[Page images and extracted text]
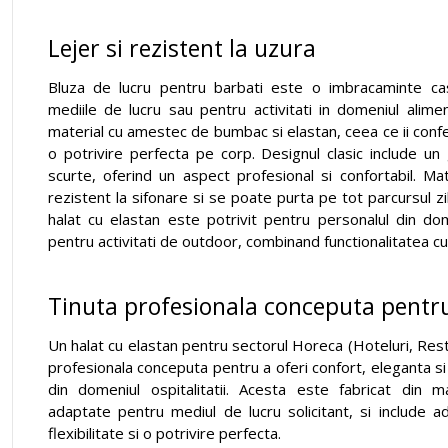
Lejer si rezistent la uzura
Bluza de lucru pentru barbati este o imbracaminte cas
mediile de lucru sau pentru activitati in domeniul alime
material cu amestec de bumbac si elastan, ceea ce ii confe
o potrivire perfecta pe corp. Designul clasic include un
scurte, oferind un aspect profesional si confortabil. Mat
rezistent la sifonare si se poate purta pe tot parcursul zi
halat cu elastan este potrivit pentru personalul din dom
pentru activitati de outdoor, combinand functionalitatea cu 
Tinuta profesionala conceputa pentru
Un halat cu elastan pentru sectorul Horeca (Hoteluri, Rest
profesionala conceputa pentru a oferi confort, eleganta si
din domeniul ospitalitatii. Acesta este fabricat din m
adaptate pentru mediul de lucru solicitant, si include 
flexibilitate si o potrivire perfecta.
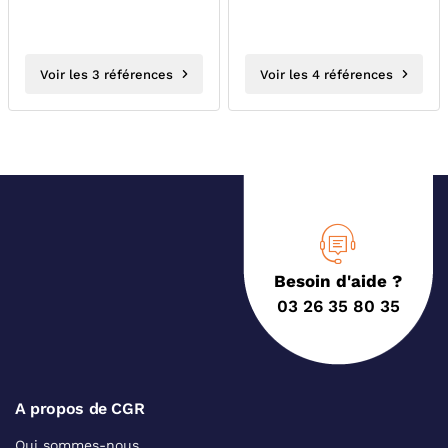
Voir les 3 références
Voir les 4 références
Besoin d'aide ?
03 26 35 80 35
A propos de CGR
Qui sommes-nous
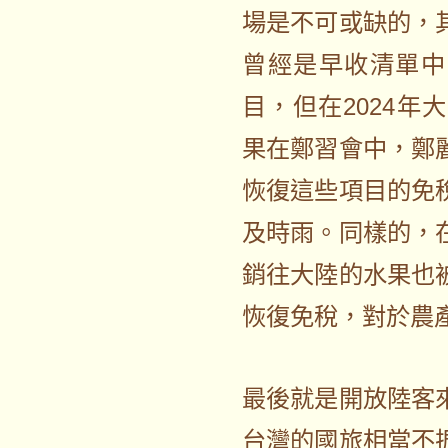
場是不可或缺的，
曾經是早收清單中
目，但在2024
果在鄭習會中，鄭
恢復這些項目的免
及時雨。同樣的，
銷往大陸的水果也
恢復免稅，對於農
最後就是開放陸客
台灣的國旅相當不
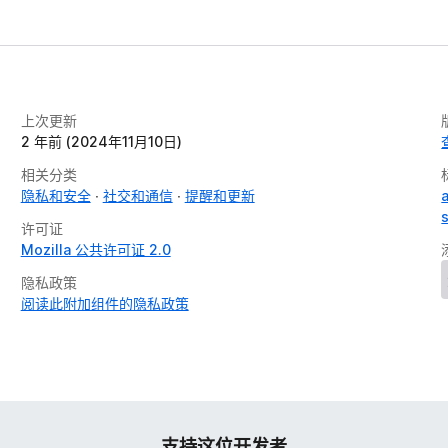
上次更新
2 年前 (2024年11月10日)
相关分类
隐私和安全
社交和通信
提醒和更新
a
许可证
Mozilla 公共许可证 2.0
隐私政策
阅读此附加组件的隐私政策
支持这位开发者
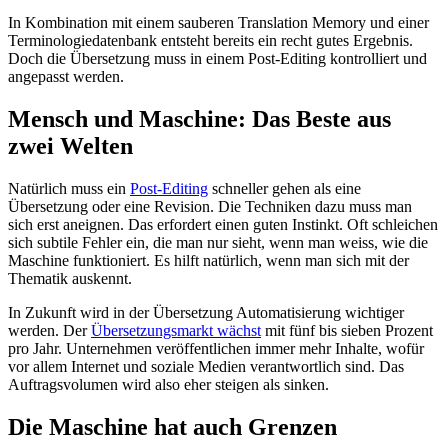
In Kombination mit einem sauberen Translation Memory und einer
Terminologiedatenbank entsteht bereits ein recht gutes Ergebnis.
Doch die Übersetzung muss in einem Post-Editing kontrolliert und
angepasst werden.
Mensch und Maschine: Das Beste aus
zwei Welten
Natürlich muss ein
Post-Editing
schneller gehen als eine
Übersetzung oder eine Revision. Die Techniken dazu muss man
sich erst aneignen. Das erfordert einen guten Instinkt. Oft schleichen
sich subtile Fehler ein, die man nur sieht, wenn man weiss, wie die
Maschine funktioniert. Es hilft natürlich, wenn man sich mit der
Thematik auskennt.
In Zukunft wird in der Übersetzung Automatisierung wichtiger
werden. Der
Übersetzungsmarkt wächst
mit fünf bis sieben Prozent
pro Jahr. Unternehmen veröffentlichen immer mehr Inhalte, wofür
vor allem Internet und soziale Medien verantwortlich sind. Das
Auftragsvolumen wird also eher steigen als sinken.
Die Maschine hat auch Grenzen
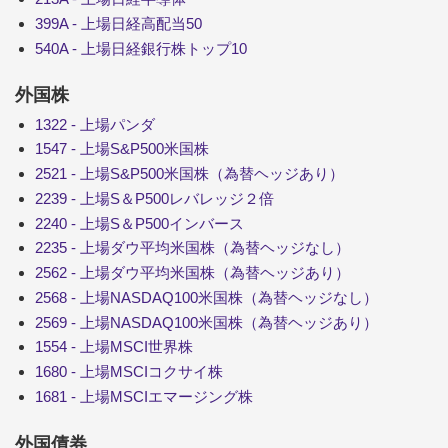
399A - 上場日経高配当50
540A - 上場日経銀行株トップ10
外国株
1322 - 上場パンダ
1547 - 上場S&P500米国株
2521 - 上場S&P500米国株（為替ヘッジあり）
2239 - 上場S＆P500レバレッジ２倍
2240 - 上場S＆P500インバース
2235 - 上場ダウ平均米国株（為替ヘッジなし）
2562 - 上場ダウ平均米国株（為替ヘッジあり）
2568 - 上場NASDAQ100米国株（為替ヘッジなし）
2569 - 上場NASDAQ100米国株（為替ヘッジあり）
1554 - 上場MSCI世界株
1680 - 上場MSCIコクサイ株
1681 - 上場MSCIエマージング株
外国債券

---

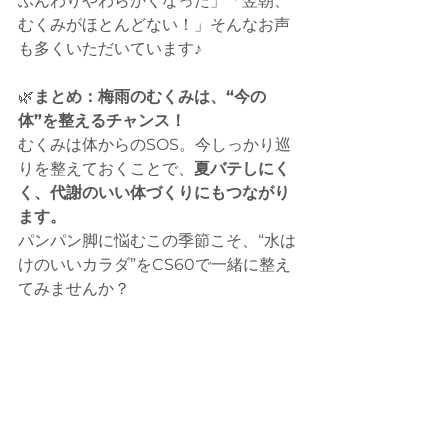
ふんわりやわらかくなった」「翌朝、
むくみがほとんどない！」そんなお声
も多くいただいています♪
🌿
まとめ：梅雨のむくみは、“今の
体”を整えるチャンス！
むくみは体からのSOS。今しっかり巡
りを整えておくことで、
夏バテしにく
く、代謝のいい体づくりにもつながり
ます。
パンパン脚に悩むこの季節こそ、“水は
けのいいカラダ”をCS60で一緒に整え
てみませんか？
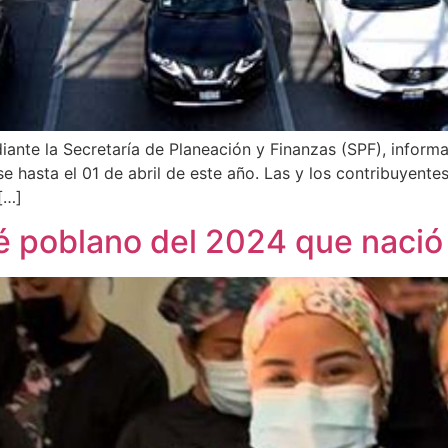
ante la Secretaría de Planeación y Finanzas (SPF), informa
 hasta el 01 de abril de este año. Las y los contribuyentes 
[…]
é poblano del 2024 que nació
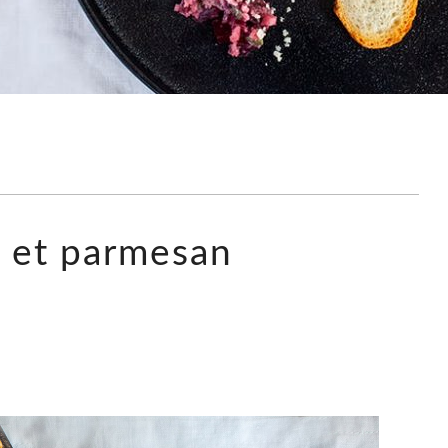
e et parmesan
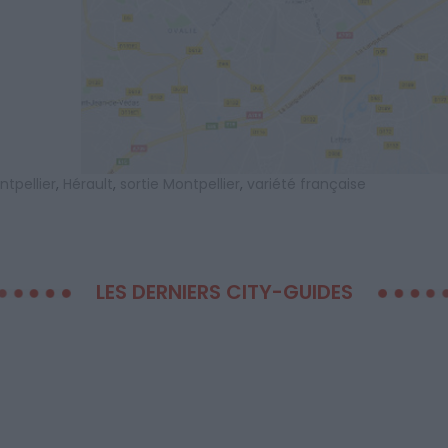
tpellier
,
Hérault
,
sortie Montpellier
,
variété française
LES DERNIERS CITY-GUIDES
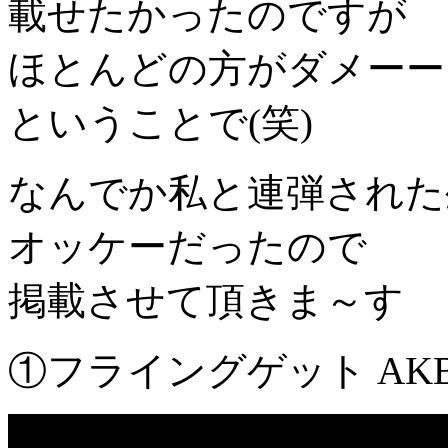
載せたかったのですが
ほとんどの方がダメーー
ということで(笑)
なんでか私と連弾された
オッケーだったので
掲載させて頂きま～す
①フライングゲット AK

_EXERCISE DETAILS_
Using the data above, retype exactly and only the lines from the one containing "adaptate pentru mediul" up to and including the one containing "zwei Welten", with no pictures carried over.

_ANSWER AREA_
adaptate pentru mediul de lucru solicitant, si include 
flexibilitate si o potrivire perfecta.
Voir les 3 références
Voir les 4 références
Besoin d'aide ?
03 26 35 80 35
A propos de CGR
Qui sommes-nous
場是不可或缺的，
曾經是早收清單中
目，但在2024
果在鄭習會中，鄭
恢復這些項目的免
及時雨。同樣的，
銷往大陸的水果也
恢復免稅，對於農
最後就是開放陸客
台灣的國旅相當不
上次更新
2 年前 (2024年11月10日)
相关分类
隐私和安全
社交和通信
提醒和更新
a
许可证
Mozilla 公共许可证 2.0
隐私政策
阅读此附加组件的隐私政策
支持这位开发者
In Kombination mit einem sauberen Translation Memory und einer
Terminologiedatenbank entsteht bereits ein recht gutes Ergebnis.
Doch die Übersetzung muss in einem Post-Editing kontrolliert und
angepasst werden.
Mensch und Maschine: Das Beste aus
zwei Welten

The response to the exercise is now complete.